Hosea does stop long enough to smile toward Darrell. "It would be a great blessing to me," he says, and adjusts his grip on the forklift to give Darrell space to get a decent hold. The African's dred locks hang down, rather droopy in the rain. "Thank you, Darrell."

Darrell can't help but roll his eyes at Hosea and his 'blessing' comment but he grabs a hold and helps. He's fairly skinny but he is a bit stronger than he looks. "You know what would be a great blessing to me? Weed….a huge bag of weed. I haven't smoked in years and I miss it." Darrell was always the pothead and even after going all these years without it, he misses it. "Can I ask you something?"

Hosea doesn't challenge the wish for weed, everybody wants something here. He pulls hard against the hand truck, and he nods. "Of course," he says, "You may ask me anyting." His hand holds fast, though the wet rain makes the metal slippery a little.

Darrell is having a bit of trouble seeing with the water in his face and the mud doesn't making pulling it any easier due to lack of traction. "How the hell do you stay so damn cheery. We're at a fucking death camp and you mange to smile.
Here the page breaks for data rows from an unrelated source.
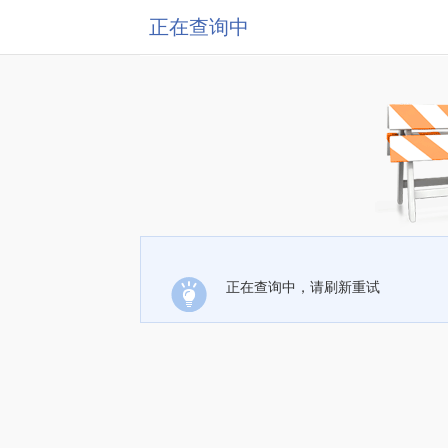
正在查询中
正在查询中，请刷新重试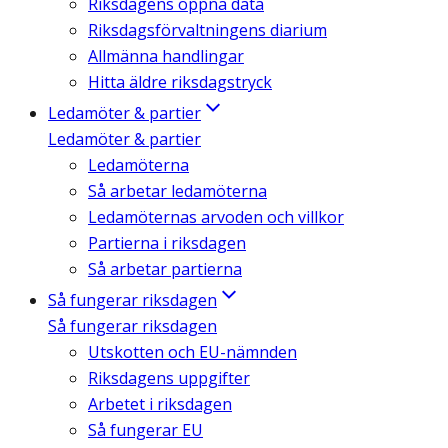
Riksdagens öppna data
Riksdagsförvaltningens diarium
Allmänna handlingar
Hitta äldre riksdagstryck
Ledamöter & partier
Ledamöter & partier
Ledamöterna
Så arbetar ledamöterna
Ledamöternas arvoden och villkor
Partierna i riksdagen
Så arbetar partierna
Så fungerar riksdagen
Så fungerar riksdagen
Utskotten och EU-nämnden
Riksdagens uppgifter
Arbetet i riksdagen
Så fungerar EU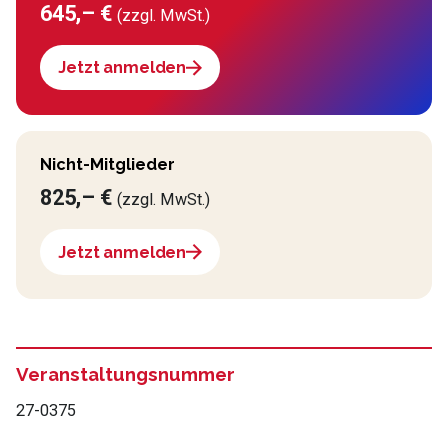
645,– €
(zzgl. MwSt.)
Jetzt anmelden
Nicht-Mitglieder
825,– €
(zzgl. MwSt.)
Jetzt anmelden
Veranstaltungsnummer
27-0375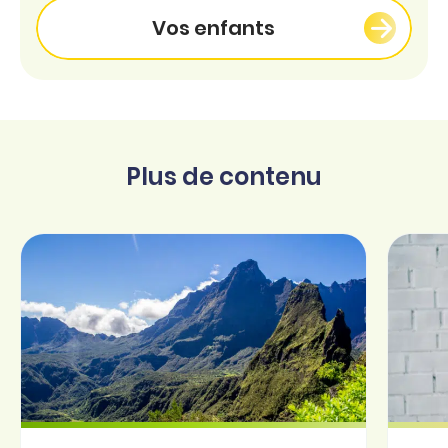
Vos enfants
Plus de contenu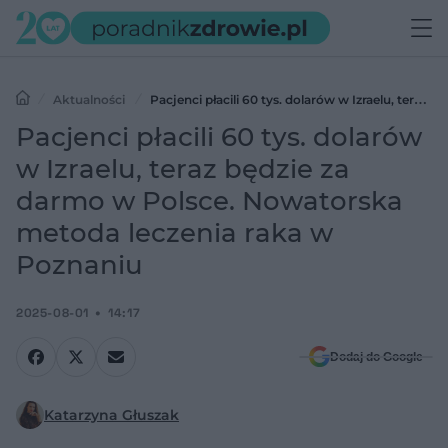
Aktualności
Pacjenci płacili 60 tys. dolarów w Izraelu, teraz
będzie za darmo w Polsce. Nowatorska metoda leczenia raka w
Pacjenci płacili 60 tys. dolarów
Poznaniu
w Izraelu, teraz będzie za
darmo w Polsce. Nowatorska
metoda leczenia raka w
Poznaniu
2025-08-01
14:17
Dodaj do Google
Katarzyna Głuszak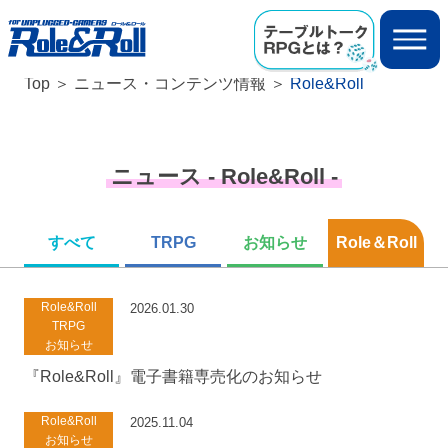
Top
ニュース・コンテンツ情報
Role&Roll
ニュース - Role&Roll -
すべて
TRPG
お知らせ
Role＆Roll
Role&Roll
2026.01.30
TRPG
お知らせ
『Role&Roll』電子書籍専売化のお知らせ
Role&Roll
2025.11.04
お知らせ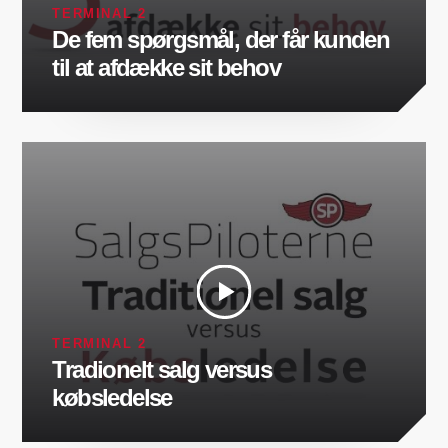
TERMINAL 2
De fem spørgsmål, der får kunden
til at afdække sit behov
TERMINAL 2
Tradionelt salg versus
købsledelse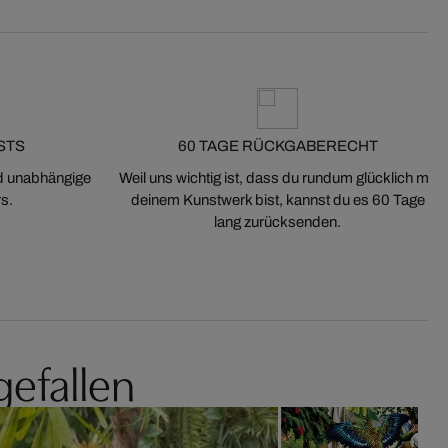
STS
60 TAGE RÜCKGABERECHT
nd unabhängige
Weil uns wichtig ist, dass du rundum glücklich mit
s.
deinem Kunstwerk bist, kannst du es 60 Tage
lang zurücksenden.
gefallen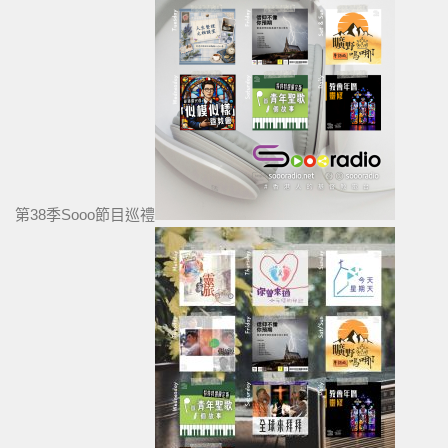
第38季Sooo節目巡禮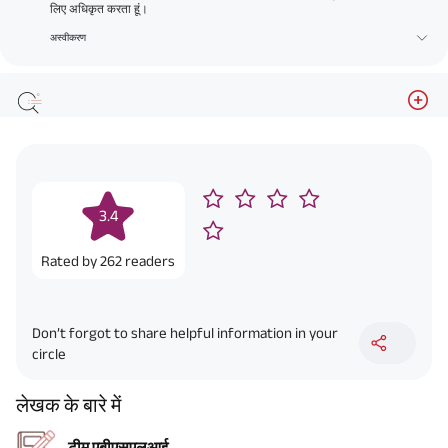
लिए अधिकृत करता हूं।
अस्वीकरण
3.4
Rated by
262
readers
Don’t forgot to share helpful information in your
circle
लेखक के बारे में
टीम एबीएसएलआई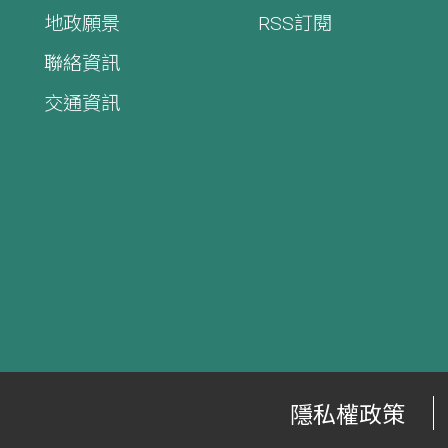
地政願景
RSS訂閱
聯絡資訊
交通資訊
隱私權政策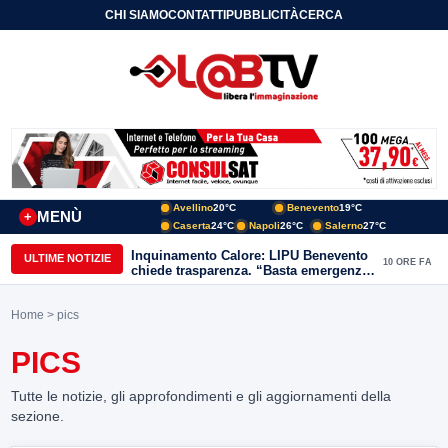
CHI SIAMO
CONTATTI
PUBBLICITÀ
CERCA
Avellino
20°C
Benevento
19°C
MENÙ
+
Caserta
24°C
Napoli
26°C
Salerno
27°C
Inquinamento Calore: LIPU Benevento
ULTIME NOTIZIE
10 ORE FA
chiede trasparenza. “Basta emergenze:
non possiamo continuare a trattare i
nostri corsi d’acqua come semplici
Home
> pics
canali di scarico
PICS
Tutte le notizie, gli approfondimenti e gli aggiornamenti della
sezione.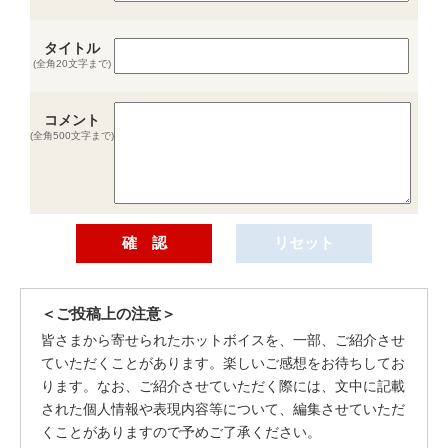
タイトル
(全角20文字まで)
コメント
(全角500文字まで)
＜ご投稿上の注意＞
皆さまから寄せられたホットボイスを、一部、ご紹介させ
ていただくことがあります。楽しいご感想をお待ちしてお
ります。なお、ご紹介させていただく際には、文中に記載
された個人情報や表現内容等について、編集させていただ
くことがありますので予めご了承ください。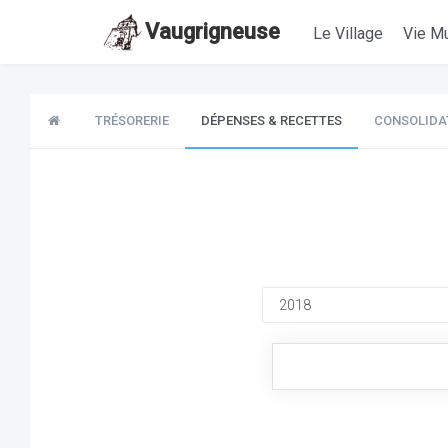
Vaugrigneuse
Le Village
Vie Mu
TRÉSORERIE
DÉPENSES & RECETTES
CONSOLIDA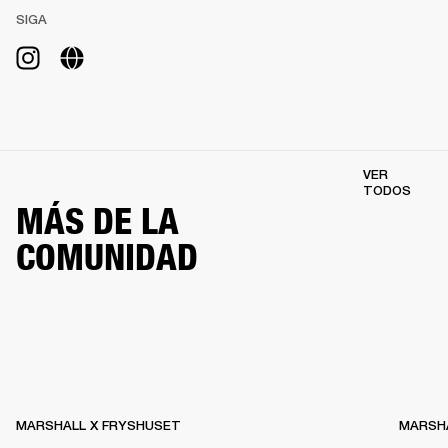
SIGA
VER
TODOS
MÁS DE LA
COMUNIDAD
MARSHALL X FRYSHUSET
MARSHA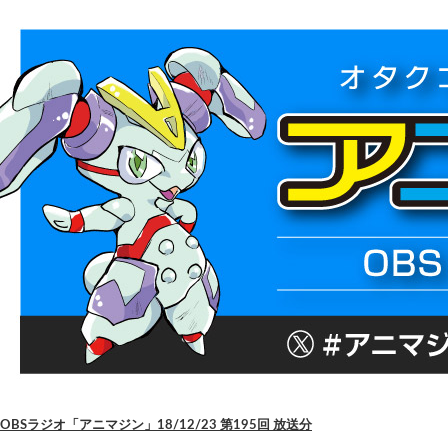
OBSラジオ「アニマジン」18/12/23 第195回 放送分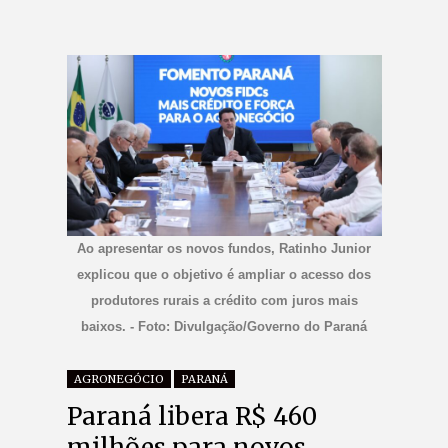
Ao apresentar os novos fundos, Ratinho Junior
explicou que o objetivo é ampliar o acesso dos
produtores rurais a crédito com juros mais
baixos. - Foto: Divulgação/Governo do Paraná
AGRONEGÓCIO
PARANÁ
Paraná libera R$ 460
milhões para novos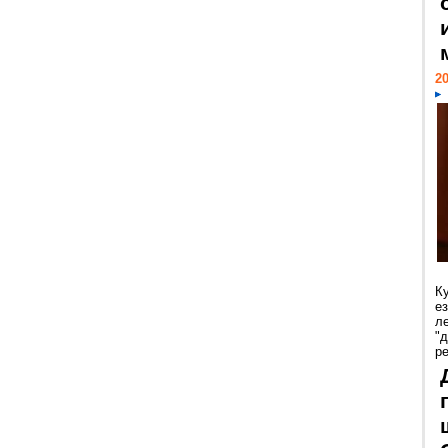
20
К
е
л
"
р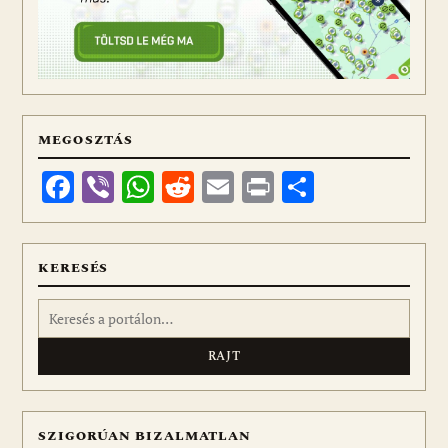
MEGOSZTÁS
Facebook
Viber
WhatsApp
Reddit
Email
Print
Ossza
meg
KERESÉS
Keresés:
SZIGORÚAN BIZALMATLAN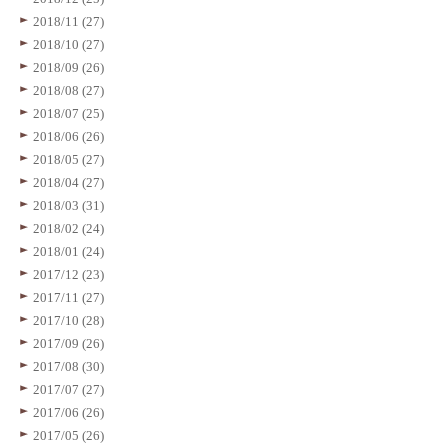
2018/11 (27)
2018/10 (27)
2018/09 (26)
2018/08 (27)
2018/07 (25)
2018/06 (26)
2018/05 (27)
2018/04 (27)
2018/03 (31)
2018/02 (24)
2018/01 (24)
2017/12 (23)
2017/11 (27)
2017/10 (28)
2017/09 (26)
2017/08 (30)
2017/07 (27)
2017/06 (26)
2017/05 (26)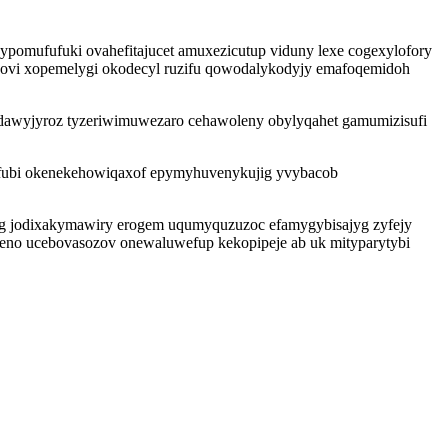
ypomufufuki ovahefitajucet amuxezicutup viduny lexe cogexylofory
vuhovi xopemelygi okodecyl ruzifu qowodalykodyjy emafoqemidoh
odawyjyroz tyzeriwimuwezaro cehawoleny obylyqahet gamumizisufi
uwofubi okenekehowiqaxof epymyhuvenykujig yvybacob
yg jodixakymawiry erogem uqumyquzuzoc efamygybisajyg zyfejy
eno ucebovasozov onewaluwefup kekopipeje ab uk mityparytybi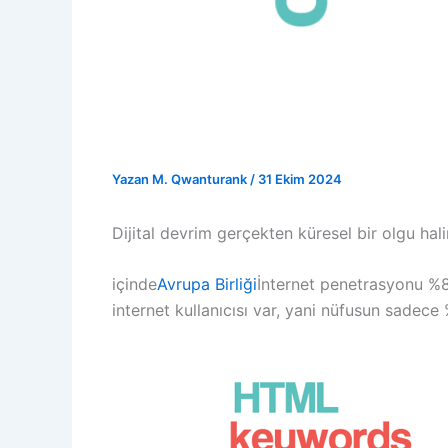
Yazan
M. Qwanturank
/
31 Ekim 2024
Dijital devrim gerçekten küresel bir olgu hali
içinde
Avrupa Birliği
İnternet penetrasyonu %80
internet kullanıcısı var, yani nüfusun sadece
Seriously, if I don't get out of here soon…." He trails off as he doesn't know what'd he do if he didn't get out soon.

Hosea uses his free arm to wipe the rain from his own face, his own feet slipping despite his strength. "We are at a death camp," he says. "Dat is true. But we are all dying anyway, yes?" He pulls again, trying to force the truck over a stubborn rock. "I am not happy because I am heah, I am happy because I am free," he explains. Of course, that might not sound like a lot of sense, either. After all, they are in a fucking death camp.

"You're fucking crazy dude." Darrell says in disbelief. "Fucking off your rocker. Free? This is not free. We're caged in here, force to do their work. If your idea of free is lugging these asshats equipment then you're fucked in the head. Royally fucked in the head. Free is being able to go out side of the cage and listening to any music you want, free is being able to vote, free is being able to throw a beerpong party that'll run till 5am. This…is not free. We don't have any choice in what happens to us here."

The African is silent for a moment, as if gathering his thoughts, it's a few seconds, but he does answer. "I am not free from dis place," he says calmly, but labored due to the strain. "I am free because I was once just like dah people who do dis to us now. I could not help but be angry, and to hate. I was a prisoner, though no one could stand against me in battle." He takes a moment for that concept to sink in before continuing. "I could go where I liked, but no place could take me away from my heart." He gestures around at the camp. "Dere are many people heah who are prisoners," he tells Darrell. "But not all of dem are the mutants trapped heah. Look at dah guards. Ha! Look at dah Ahab! They are just as much a prisonah as you," he says, pointing back at the other man. "This camp has walls, you can see what keeps you from leaving. Dah walls of the heart cannot be seen, but they still keep you from leaving."